Felipe Staiti (Mendoza, 62 years old), the founding guitarist, has taken over the leadership to keep the band going. Now he is also a singer and has integrated a new line-up together with Antonio Jota Morelli (Santa Fe, 62 years old), who has been drummer since 2009. “I think the best way to combat this absence is more music. We dwarves have always been in a river, the river flows and is never the same. Although the shape looks the same, the water flows, and unfortunately that has now happened, but the dwarves embrace this sadness and expose our chests to the bullets […] The river continues to flow,” Staiti said in an interview with the Mendoza community in January this year about the group’s participation in the 2023 Thanksgiving holiday.

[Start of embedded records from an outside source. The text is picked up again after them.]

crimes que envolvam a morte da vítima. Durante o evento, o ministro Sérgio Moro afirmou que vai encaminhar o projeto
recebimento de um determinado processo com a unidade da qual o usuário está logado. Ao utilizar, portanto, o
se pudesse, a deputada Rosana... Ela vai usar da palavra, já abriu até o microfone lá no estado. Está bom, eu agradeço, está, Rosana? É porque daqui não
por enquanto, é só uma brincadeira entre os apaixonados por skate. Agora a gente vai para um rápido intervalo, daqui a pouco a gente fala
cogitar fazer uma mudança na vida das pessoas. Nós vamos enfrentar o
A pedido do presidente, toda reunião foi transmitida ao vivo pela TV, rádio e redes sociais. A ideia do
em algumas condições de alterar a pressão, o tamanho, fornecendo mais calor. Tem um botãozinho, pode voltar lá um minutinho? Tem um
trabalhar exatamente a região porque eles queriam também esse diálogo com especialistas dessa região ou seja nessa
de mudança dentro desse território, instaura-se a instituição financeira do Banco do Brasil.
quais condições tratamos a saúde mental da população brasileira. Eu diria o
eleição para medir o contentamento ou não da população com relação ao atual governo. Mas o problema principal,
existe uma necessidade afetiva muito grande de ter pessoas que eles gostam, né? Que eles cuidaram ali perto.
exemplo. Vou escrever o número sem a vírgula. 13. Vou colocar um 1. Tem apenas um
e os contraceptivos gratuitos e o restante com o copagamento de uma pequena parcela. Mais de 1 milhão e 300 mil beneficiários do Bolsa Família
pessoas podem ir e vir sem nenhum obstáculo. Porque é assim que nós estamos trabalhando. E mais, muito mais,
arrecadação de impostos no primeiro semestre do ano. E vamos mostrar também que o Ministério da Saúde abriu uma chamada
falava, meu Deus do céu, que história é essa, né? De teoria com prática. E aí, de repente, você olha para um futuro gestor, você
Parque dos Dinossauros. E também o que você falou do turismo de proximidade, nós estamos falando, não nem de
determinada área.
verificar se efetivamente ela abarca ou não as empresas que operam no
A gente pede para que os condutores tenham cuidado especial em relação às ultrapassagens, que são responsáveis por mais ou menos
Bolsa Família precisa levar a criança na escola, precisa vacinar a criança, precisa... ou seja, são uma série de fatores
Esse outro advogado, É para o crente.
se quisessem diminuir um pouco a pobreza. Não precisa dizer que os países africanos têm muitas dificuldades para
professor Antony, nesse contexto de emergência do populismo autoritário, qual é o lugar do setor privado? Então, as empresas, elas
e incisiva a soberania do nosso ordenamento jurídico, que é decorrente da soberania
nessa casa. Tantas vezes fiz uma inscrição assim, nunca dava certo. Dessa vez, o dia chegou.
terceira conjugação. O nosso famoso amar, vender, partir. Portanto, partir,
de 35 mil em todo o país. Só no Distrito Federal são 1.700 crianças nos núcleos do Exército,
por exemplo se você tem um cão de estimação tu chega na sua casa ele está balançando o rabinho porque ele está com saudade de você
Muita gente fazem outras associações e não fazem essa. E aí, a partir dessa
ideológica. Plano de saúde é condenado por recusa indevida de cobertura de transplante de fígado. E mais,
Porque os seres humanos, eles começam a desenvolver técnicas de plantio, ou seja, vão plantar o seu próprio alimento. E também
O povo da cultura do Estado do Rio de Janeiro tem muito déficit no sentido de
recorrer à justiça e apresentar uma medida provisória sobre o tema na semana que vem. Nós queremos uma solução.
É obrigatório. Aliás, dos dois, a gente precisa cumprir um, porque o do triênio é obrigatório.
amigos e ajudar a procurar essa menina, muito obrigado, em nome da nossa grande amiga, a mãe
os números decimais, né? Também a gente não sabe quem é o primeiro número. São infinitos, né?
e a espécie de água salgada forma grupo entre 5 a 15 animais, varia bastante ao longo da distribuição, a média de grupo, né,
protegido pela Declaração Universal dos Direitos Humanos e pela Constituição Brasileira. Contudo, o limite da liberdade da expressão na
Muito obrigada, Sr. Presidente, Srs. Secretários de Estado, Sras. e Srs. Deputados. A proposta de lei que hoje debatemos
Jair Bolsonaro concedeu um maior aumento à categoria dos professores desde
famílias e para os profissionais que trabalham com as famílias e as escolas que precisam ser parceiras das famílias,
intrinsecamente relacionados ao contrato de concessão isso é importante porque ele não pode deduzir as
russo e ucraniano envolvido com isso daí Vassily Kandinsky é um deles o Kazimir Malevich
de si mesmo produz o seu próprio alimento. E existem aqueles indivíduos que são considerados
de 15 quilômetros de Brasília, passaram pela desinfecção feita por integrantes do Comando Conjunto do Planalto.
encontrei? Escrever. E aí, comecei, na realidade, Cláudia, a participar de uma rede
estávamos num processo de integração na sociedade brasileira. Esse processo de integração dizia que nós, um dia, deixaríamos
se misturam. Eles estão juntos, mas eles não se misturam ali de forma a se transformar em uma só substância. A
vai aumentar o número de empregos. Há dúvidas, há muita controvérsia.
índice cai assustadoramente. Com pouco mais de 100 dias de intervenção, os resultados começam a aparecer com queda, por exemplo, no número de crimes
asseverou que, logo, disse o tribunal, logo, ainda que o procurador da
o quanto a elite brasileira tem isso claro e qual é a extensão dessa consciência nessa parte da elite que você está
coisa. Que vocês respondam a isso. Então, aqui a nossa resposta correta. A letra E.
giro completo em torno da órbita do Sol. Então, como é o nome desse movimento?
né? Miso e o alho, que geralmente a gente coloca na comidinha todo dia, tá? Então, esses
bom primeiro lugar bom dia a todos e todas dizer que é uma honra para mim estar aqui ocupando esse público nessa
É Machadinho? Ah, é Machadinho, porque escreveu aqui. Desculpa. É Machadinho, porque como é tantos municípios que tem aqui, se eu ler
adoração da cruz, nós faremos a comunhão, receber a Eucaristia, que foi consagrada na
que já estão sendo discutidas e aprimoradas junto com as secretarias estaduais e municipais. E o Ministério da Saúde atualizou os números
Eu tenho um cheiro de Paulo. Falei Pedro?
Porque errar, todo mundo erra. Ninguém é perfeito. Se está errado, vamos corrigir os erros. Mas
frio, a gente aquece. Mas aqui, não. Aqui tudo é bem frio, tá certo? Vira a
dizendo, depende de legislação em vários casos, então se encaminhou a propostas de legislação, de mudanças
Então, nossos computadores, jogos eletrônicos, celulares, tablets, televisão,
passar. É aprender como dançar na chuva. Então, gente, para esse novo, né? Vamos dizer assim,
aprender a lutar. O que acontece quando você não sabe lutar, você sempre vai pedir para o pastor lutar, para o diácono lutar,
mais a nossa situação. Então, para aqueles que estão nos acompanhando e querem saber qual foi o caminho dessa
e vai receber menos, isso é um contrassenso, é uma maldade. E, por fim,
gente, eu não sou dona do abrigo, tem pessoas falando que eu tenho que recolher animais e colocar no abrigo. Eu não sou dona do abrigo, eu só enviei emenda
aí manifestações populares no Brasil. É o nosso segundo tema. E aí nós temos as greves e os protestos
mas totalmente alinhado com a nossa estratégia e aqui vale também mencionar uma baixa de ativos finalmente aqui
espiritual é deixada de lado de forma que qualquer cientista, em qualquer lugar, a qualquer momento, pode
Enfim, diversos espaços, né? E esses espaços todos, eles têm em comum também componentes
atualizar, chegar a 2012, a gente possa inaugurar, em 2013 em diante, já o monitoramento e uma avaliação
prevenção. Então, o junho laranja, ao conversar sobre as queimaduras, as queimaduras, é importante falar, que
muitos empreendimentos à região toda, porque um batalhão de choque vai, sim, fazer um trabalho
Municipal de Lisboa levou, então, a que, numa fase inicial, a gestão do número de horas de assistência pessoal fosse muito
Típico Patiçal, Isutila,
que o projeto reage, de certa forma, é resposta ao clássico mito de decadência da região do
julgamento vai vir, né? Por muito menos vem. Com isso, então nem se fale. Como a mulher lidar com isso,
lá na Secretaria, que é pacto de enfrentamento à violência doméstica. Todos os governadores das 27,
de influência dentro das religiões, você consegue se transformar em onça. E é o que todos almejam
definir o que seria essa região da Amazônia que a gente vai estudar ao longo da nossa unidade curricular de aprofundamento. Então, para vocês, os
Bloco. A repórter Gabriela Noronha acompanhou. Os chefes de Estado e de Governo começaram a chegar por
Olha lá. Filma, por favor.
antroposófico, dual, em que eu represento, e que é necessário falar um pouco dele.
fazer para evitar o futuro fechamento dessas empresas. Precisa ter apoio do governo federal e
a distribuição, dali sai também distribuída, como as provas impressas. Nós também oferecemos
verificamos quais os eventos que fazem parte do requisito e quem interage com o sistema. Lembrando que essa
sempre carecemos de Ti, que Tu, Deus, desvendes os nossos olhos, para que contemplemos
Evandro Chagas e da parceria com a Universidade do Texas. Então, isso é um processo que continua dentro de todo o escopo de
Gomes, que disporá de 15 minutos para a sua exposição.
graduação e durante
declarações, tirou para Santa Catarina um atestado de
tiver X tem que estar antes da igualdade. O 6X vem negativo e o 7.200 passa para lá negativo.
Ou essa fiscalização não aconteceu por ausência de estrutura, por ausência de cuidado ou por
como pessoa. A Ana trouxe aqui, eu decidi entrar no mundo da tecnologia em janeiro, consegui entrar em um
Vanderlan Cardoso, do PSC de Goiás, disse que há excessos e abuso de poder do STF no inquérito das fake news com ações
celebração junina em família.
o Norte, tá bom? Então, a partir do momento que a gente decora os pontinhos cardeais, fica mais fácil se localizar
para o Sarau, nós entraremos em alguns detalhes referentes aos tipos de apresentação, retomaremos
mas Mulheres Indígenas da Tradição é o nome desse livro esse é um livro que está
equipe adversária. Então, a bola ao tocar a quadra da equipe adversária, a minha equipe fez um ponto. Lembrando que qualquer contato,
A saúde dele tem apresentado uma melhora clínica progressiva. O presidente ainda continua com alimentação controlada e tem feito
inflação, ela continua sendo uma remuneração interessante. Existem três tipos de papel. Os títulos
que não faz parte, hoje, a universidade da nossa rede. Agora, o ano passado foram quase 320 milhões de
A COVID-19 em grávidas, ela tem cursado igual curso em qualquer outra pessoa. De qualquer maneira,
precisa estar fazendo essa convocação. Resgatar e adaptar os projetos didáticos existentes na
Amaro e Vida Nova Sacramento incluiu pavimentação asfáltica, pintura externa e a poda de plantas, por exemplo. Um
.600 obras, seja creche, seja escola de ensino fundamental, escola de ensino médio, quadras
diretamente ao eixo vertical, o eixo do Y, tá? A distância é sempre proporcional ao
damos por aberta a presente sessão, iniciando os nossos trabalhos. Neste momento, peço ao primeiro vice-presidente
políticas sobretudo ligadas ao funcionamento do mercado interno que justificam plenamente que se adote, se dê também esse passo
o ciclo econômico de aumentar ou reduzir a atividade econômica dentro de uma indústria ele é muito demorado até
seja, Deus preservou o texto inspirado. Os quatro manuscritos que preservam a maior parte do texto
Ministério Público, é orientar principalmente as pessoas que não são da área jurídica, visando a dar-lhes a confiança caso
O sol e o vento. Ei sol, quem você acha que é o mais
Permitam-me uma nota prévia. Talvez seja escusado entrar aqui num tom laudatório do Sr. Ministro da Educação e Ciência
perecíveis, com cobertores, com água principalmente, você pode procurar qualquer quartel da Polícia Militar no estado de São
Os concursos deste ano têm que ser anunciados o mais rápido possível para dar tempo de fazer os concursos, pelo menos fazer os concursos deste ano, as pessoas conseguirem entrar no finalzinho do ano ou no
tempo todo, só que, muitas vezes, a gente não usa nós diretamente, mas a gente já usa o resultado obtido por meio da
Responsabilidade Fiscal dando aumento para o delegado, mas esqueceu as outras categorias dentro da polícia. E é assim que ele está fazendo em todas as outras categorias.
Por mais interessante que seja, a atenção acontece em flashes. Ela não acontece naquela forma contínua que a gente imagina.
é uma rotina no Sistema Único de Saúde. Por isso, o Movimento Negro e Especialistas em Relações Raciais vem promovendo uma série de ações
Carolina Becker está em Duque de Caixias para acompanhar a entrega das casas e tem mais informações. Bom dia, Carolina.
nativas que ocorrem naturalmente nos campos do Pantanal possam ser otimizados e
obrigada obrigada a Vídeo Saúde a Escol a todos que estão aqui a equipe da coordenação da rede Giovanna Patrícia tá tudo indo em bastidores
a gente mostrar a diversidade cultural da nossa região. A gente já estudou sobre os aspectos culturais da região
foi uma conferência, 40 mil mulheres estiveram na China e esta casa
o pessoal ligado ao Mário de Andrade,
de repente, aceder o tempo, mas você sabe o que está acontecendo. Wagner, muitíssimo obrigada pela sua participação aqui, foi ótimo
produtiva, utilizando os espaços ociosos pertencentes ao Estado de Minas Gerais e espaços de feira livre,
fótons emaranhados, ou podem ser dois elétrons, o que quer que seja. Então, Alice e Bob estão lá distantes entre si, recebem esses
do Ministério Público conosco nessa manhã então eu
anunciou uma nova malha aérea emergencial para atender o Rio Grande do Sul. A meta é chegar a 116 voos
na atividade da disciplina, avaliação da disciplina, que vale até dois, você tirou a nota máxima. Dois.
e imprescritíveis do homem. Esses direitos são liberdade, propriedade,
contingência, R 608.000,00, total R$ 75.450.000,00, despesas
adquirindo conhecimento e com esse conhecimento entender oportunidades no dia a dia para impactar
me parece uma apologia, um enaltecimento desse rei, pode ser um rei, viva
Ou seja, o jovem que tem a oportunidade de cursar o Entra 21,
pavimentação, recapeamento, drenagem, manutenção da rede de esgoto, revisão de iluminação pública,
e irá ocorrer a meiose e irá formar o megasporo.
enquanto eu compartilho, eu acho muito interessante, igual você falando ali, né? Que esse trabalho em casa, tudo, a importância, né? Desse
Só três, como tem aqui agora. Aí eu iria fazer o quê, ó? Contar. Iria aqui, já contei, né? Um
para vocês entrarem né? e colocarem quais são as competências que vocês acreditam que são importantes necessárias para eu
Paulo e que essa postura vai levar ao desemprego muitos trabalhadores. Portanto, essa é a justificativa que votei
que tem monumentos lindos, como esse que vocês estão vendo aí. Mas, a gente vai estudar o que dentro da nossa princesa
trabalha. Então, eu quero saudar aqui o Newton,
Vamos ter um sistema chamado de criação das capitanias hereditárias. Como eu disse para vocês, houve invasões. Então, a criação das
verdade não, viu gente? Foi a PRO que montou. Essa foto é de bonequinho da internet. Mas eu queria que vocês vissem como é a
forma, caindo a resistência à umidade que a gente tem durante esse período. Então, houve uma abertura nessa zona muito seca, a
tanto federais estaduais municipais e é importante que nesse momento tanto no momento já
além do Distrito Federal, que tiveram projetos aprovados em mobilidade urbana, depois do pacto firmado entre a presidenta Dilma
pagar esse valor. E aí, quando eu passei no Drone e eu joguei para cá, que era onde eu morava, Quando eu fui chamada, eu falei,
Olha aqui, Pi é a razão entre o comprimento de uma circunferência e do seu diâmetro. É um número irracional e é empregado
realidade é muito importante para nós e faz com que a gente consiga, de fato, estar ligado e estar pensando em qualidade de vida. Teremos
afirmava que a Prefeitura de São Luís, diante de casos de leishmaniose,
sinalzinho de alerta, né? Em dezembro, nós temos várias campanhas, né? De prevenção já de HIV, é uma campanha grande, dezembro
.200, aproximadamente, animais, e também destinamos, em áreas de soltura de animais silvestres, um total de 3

Guillermo Guille Vadalá (Buenos Aires, 55 years old) is now the bassist. The musician is a legend of the instrument, having played with personalities such as Pat Metheny, Luis Alberto Spinetta (1950-2012) and Fito Páez. The cast is completed by Damiano, Damián Castroviejo (Buenos Aires, 43 years old) and Arita Rockdríguez, Adriana Rodríguez (Mendoza, 45 years old) in the choirs. The Mexican Bosco Aguilar (Mexico City, 36 years old) plays the keyboards. “Now being on stage with them and playing the songs that influenced me from a young age is something amazing that makes me honored and grateful,” Aguilar tells EL PAÍS via Instagram message.

Enanitos Verdes will perform in Mexico City on November 29th and Monterrey on the 30th. In December they will participate in the Bésame Mucho festival in Los Angeles (USA) and in March 2024 they will debut at the Luna Park stadium in Buenos Aires. Aires, after a tour that included Spain, Italy, Puerto Rico, Colombia and the United States.

Perhaps the wind brought Marciano Cantero back to the Cordilleras near his hometown of Mendoza. And somewhere the song of the same name will always be heard, in which one verse says: “And so the years can go by / And I take a thousand directions / I know that I have left a world behind me / Always following an ideal / Please me.” a brave hunter / In the stars.”